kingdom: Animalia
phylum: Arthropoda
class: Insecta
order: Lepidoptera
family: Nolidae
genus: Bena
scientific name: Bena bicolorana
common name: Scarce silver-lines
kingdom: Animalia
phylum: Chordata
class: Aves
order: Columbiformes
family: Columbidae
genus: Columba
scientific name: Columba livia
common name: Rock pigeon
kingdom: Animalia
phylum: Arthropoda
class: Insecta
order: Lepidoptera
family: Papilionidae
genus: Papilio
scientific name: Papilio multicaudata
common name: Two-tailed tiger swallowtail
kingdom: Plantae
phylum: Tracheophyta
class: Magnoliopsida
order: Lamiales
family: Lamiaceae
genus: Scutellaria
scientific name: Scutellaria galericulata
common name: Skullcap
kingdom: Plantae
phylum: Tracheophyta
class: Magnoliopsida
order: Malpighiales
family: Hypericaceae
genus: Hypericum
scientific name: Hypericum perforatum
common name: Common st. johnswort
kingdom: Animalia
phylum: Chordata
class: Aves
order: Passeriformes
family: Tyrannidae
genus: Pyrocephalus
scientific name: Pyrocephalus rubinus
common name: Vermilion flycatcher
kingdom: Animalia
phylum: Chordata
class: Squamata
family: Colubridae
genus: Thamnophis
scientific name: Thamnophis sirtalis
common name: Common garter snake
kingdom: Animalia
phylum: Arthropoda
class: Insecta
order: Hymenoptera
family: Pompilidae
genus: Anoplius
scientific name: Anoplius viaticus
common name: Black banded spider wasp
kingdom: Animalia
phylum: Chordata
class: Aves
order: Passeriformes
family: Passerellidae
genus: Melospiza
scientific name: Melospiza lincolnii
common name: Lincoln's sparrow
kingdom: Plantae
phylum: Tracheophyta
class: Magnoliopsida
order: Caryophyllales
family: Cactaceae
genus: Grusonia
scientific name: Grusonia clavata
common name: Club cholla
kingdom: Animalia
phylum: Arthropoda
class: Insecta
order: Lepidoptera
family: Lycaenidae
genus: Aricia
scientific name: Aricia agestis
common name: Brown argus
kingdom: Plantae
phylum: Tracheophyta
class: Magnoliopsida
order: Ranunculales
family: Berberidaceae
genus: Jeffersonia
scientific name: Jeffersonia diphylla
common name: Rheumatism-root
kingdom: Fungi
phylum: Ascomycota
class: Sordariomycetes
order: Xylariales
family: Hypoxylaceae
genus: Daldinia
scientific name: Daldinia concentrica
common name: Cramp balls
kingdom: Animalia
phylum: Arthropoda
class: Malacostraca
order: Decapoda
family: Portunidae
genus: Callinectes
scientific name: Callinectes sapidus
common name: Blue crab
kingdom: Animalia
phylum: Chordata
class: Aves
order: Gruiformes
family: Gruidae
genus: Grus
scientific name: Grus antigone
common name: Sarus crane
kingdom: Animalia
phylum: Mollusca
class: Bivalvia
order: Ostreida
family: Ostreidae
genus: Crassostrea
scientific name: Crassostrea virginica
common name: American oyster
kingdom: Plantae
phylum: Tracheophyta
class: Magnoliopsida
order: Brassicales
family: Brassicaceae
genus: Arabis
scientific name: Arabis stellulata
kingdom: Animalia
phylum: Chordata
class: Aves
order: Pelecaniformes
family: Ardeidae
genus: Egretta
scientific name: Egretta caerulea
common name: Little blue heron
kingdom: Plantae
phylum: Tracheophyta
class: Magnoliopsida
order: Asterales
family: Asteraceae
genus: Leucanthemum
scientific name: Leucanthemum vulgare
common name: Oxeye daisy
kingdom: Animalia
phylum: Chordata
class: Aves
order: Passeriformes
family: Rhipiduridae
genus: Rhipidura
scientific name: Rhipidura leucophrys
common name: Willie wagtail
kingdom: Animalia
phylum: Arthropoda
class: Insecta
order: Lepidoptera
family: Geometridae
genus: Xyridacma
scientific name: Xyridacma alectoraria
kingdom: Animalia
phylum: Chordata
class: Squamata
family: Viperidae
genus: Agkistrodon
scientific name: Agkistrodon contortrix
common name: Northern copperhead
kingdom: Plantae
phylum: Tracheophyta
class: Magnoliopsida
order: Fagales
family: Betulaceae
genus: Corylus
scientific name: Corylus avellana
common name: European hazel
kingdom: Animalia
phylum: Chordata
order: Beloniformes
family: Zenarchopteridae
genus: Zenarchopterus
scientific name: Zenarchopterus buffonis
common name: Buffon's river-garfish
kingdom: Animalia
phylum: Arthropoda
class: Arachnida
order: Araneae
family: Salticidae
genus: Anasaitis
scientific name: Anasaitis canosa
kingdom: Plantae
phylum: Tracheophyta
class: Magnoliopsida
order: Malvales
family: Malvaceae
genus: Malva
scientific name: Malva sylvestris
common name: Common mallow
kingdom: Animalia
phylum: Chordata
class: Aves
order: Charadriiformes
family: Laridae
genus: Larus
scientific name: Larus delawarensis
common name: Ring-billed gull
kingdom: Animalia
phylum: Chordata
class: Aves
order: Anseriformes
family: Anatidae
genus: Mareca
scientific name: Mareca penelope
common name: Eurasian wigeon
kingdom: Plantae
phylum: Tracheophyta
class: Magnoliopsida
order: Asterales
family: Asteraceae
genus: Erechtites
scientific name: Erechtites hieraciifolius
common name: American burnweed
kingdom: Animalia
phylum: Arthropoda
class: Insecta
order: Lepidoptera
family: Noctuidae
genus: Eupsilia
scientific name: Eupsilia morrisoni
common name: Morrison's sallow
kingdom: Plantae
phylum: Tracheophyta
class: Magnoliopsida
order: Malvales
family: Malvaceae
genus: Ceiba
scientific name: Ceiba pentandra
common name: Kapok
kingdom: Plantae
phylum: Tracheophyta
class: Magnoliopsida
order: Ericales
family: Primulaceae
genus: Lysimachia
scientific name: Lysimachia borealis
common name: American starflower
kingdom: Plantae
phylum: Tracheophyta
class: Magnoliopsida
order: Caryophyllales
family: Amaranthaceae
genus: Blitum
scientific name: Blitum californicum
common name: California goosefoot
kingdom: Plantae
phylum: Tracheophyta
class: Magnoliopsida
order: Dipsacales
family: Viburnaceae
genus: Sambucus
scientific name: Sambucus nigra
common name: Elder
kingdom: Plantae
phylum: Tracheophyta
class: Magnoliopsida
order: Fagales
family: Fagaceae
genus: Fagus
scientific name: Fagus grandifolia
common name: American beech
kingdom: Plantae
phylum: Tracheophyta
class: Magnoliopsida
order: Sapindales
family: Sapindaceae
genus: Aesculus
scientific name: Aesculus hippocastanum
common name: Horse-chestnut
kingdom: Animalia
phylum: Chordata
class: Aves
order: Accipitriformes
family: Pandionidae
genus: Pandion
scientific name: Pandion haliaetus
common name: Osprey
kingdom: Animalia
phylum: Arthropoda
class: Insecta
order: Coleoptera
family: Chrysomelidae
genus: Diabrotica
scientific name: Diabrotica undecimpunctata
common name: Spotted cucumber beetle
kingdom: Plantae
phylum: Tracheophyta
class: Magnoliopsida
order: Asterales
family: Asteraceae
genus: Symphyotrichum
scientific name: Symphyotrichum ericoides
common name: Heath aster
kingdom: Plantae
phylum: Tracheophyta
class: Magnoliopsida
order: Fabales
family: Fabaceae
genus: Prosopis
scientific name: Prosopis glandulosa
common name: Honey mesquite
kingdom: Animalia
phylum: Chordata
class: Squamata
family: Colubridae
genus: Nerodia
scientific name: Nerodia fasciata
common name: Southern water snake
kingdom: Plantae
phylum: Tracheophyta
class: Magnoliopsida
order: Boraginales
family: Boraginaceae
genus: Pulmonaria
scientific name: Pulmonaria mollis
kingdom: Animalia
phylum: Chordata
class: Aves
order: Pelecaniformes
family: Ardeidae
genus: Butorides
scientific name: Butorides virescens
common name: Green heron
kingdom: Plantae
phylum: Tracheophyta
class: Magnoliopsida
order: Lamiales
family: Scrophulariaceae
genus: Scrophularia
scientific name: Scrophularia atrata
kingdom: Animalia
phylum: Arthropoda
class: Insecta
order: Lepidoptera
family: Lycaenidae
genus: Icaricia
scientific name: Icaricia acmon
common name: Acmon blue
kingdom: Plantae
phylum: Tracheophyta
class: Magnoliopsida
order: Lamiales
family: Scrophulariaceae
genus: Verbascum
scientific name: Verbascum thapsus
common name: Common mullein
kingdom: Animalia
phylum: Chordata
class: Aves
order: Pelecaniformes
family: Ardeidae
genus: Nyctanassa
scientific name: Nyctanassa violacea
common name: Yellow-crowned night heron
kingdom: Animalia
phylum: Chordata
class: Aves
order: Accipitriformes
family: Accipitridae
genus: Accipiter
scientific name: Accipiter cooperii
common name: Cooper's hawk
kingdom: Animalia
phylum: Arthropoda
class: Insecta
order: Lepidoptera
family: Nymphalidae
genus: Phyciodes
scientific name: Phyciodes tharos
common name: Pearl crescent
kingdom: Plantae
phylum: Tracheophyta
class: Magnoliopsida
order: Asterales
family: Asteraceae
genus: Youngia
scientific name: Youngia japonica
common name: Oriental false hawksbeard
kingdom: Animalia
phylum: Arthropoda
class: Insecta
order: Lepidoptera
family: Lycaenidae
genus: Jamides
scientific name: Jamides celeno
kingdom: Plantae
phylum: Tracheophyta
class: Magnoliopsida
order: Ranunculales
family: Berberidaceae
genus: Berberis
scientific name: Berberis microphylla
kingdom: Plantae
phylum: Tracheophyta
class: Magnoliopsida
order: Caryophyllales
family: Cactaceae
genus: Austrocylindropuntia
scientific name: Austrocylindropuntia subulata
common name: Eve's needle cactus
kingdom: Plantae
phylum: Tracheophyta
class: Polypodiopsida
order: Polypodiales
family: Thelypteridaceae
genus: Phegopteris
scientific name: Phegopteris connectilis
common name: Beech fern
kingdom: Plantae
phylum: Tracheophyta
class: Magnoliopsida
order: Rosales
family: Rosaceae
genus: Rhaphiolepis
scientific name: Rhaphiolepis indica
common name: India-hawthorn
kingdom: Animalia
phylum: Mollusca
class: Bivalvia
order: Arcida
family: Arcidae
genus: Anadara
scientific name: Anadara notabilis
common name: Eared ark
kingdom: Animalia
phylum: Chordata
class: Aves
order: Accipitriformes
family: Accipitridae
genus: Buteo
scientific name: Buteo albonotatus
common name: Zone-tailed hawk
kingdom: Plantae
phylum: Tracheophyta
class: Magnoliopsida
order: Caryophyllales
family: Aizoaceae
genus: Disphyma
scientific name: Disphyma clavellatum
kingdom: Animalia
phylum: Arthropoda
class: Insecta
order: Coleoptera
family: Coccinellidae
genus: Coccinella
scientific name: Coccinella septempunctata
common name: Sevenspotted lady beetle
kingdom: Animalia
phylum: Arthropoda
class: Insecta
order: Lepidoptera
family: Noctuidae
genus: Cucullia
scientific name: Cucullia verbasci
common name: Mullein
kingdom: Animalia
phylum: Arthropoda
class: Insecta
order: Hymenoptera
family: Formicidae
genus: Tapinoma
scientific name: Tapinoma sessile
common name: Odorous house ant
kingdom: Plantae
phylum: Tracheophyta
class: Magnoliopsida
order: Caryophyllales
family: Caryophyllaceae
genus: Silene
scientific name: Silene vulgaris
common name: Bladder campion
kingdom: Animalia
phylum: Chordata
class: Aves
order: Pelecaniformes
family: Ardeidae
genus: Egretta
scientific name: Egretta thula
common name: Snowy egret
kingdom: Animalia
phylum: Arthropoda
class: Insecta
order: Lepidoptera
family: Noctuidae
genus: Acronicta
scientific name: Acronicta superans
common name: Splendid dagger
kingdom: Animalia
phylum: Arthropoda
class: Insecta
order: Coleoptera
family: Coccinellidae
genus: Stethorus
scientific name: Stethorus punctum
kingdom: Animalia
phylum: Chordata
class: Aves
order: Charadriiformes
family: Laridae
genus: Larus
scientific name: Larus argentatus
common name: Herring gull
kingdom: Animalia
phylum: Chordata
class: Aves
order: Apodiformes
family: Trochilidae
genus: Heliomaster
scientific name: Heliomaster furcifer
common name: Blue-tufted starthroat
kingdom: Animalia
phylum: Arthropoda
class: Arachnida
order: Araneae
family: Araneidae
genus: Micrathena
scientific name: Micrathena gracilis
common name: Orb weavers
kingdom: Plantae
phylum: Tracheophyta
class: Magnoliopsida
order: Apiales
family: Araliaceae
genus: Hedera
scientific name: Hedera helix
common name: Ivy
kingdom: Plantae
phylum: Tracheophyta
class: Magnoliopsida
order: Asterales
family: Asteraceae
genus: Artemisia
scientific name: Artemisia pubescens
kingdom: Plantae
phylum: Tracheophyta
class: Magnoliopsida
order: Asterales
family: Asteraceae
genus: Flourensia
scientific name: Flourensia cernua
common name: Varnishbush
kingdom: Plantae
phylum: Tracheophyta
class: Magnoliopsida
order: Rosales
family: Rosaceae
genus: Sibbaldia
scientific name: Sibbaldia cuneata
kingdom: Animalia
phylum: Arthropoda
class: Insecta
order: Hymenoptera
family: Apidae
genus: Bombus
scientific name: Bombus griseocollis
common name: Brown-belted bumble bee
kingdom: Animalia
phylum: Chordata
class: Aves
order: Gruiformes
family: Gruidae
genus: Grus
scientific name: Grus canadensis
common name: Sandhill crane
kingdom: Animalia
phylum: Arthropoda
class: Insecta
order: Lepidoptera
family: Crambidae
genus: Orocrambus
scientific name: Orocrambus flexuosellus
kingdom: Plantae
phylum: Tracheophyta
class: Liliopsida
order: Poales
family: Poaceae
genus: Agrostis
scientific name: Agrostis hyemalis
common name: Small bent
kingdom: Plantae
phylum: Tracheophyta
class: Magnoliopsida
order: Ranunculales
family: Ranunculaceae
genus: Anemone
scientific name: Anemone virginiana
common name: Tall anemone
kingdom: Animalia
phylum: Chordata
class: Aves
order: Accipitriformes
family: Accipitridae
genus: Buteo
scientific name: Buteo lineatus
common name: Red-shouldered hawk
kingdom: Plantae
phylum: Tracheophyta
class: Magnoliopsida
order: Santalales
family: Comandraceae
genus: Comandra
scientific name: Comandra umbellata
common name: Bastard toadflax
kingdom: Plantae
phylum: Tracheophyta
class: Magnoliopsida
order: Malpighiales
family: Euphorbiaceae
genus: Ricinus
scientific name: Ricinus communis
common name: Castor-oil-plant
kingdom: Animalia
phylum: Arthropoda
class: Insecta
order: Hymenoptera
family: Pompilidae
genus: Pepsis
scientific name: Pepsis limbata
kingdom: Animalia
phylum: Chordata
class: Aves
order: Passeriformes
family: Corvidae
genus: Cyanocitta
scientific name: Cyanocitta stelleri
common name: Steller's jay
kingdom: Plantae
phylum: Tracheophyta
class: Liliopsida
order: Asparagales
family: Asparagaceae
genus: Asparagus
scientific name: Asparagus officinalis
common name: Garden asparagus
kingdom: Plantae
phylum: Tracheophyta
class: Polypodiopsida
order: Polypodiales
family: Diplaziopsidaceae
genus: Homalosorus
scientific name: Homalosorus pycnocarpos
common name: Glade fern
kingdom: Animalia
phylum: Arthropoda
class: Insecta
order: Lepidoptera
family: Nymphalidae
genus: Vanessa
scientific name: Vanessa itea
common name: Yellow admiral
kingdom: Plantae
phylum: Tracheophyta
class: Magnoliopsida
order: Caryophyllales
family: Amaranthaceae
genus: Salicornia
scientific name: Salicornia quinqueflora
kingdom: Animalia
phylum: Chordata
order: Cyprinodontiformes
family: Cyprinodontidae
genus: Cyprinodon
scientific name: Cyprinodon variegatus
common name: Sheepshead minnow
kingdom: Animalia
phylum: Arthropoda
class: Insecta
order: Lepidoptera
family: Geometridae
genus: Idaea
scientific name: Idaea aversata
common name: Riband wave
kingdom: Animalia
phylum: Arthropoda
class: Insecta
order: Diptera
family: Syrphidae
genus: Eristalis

::::::::

Stated exercise ::
Can you duplicate the stretch of lines above, from the line containing "common name: Heath aster" through the line containing "order: Boraginales", with both of those lines included and every line unchanged?

The solution ::
common name: Heath aster
kingdom: Plantae
phylum: Tracheophyta
class: Magnoliopsida
order: Fabales
family: Fabaceae
genus: Prosopis
scientific name: Prosopis glandulosa
common name: Honey mesquite
kingdom: Animalia
phylum: Chordata
class: Squamata
family: Colubridae
genus: Nerodia
scientific name: Nerodia fasciata
common name: Southern water snake
kingdom: Plantae
phylum: Tracheophyta
class: Magnoliopsida
order: Boraginales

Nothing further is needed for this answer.